Support Questions
Find answers, ask questions, and share your expertise

[Apache NiFi Bug] ExecuteSQL can't perform batch loading with an input file



TC to reproduce:

1) Create GenerateFlowFile with the next Custom Text:

select 1 from dual
union all
select 2 from dual
union all
select 3 from dual

2) Create ExecuteSQL. Set "Output Batch Size" = 1.
3) Start




3 flowfiles in the "success" connection.

Root Cause:

if (outputBatchSize > 0 && resultSetFlowFiles.size() >= outputBatchSize) {
    session.transfer(resultSetFlowFiles, REL_SUCCESS);

Commit method has the next requirement:
Commits the current session ensuring all operations against FlowFiles within this session are atomically persisted. All FlowFiles operated on within this session must be accounted for by transfer or removal or the commit will fail.

At the time of any commit, an input FlowFile (fileToProcess) still exists and has not been accounted for by transfer or removal.
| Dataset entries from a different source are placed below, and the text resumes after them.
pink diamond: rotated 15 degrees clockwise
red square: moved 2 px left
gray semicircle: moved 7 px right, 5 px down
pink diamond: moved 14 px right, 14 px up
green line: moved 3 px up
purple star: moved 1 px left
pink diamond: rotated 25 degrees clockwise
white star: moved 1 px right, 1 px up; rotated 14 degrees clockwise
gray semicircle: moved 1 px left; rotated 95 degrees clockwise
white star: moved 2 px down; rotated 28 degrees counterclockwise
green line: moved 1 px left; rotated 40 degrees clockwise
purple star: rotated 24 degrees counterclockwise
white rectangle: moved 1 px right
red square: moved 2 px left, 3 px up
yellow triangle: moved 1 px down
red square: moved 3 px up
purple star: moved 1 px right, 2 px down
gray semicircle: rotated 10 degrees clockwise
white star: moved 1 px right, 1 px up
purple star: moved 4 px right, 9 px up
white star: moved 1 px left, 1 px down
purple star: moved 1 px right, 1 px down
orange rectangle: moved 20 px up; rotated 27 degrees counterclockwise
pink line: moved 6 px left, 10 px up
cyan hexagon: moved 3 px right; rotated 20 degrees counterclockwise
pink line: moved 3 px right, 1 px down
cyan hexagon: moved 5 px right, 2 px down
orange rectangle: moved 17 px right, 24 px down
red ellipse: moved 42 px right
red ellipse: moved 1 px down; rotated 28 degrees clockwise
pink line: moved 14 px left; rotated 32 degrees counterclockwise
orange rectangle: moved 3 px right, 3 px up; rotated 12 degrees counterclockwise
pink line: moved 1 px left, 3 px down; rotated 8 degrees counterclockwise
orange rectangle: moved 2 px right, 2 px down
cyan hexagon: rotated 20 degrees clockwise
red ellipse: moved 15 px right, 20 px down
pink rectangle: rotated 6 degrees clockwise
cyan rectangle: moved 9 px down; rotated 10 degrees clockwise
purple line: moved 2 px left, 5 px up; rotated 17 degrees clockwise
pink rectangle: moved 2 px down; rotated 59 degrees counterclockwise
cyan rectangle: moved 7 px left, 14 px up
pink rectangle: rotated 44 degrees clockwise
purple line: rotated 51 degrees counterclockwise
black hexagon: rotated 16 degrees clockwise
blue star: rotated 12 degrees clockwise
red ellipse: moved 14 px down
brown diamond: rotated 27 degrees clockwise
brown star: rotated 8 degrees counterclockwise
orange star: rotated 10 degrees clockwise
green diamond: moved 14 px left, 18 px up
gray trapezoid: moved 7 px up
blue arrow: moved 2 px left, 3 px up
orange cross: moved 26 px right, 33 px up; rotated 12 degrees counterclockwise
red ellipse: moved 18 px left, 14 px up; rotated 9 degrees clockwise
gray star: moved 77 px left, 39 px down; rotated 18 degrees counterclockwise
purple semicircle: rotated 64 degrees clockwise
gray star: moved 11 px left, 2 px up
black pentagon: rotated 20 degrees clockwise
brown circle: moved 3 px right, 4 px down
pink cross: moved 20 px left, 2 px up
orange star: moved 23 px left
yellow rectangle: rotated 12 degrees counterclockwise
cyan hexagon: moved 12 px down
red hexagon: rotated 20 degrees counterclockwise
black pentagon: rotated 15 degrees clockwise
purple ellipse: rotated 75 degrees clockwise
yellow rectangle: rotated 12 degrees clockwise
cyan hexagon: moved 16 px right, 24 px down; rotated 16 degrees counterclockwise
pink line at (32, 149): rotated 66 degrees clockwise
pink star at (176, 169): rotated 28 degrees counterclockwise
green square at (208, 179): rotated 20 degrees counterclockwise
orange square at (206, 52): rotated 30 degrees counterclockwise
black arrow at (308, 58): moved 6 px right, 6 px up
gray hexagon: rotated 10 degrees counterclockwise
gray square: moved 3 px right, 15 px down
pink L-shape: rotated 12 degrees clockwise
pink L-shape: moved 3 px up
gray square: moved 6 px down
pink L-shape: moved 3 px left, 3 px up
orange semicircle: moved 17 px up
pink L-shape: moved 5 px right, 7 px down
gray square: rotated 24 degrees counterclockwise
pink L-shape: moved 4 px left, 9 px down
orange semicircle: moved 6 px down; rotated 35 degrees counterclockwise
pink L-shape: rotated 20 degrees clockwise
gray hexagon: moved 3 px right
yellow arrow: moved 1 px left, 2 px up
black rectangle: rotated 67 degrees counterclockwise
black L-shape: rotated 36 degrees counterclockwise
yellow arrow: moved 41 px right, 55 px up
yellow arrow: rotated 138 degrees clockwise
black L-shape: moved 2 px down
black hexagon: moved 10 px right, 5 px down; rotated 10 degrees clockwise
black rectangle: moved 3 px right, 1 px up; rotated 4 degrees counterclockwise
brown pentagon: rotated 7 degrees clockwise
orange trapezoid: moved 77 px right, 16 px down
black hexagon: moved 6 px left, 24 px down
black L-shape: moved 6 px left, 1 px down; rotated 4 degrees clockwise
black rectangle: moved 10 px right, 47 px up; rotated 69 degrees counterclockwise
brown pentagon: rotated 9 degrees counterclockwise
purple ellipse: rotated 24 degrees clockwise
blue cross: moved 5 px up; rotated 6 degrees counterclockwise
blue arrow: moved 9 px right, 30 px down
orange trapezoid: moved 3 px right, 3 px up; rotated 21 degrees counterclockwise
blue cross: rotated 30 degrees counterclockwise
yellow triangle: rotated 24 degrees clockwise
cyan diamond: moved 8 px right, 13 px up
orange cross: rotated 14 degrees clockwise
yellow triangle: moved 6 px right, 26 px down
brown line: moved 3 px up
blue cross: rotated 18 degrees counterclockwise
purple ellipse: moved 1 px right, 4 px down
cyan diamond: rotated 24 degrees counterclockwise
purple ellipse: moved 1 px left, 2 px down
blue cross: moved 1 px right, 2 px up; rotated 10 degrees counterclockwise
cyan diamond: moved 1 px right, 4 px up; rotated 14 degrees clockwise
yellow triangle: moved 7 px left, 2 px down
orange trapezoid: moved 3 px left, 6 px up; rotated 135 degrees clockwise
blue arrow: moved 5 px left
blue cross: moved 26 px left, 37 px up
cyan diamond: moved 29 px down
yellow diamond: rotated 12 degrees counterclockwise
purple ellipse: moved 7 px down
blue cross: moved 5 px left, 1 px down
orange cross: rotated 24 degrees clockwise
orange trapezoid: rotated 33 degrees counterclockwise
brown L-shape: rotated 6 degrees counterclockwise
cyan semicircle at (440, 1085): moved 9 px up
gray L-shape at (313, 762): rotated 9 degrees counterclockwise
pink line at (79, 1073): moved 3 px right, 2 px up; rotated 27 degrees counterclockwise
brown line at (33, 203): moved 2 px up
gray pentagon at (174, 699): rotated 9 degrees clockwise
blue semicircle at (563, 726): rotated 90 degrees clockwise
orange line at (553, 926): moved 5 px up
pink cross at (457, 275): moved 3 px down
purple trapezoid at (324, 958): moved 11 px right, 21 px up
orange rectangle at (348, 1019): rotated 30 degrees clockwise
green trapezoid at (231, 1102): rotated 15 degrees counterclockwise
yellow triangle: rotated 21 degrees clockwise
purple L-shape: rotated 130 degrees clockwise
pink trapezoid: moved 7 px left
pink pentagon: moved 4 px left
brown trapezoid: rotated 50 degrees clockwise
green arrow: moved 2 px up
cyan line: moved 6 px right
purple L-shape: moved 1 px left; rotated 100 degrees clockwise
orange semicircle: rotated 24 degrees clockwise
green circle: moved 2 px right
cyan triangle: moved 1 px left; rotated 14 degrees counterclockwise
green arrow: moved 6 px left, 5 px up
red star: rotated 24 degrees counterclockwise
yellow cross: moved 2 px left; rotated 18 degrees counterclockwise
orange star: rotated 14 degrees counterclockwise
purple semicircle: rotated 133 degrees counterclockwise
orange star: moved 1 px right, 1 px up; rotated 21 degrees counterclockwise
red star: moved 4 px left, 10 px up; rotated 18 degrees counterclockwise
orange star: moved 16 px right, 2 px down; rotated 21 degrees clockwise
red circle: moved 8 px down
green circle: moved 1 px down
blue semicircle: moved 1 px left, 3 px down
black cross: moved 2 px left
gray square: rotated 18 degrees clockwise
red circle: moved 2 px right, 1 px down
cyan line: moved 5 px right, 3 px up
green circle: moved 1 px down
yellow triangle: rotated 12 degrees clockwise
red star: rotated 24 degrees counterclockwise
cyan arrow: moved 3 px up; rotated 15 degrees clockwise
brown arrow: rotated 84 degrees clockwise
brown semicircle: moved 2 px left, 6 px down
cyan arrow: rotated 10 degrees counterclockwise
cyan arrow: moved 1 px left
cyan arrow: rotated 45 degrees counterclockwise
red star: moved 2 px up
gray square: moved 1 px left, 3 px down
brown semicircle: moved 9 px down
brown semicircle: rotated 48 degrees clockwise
How can it be worked around? We have the same issue with the custom processor.


Super Guru

I'm not aware of any workaround, but I did submit a fix for the Apache Jira you wrote (NIFI-6040), it should be in an upcoming HDF release. For your custom processor, you could make the same changes I did in my Pull Request, to remove the incoming flow file before the first commit.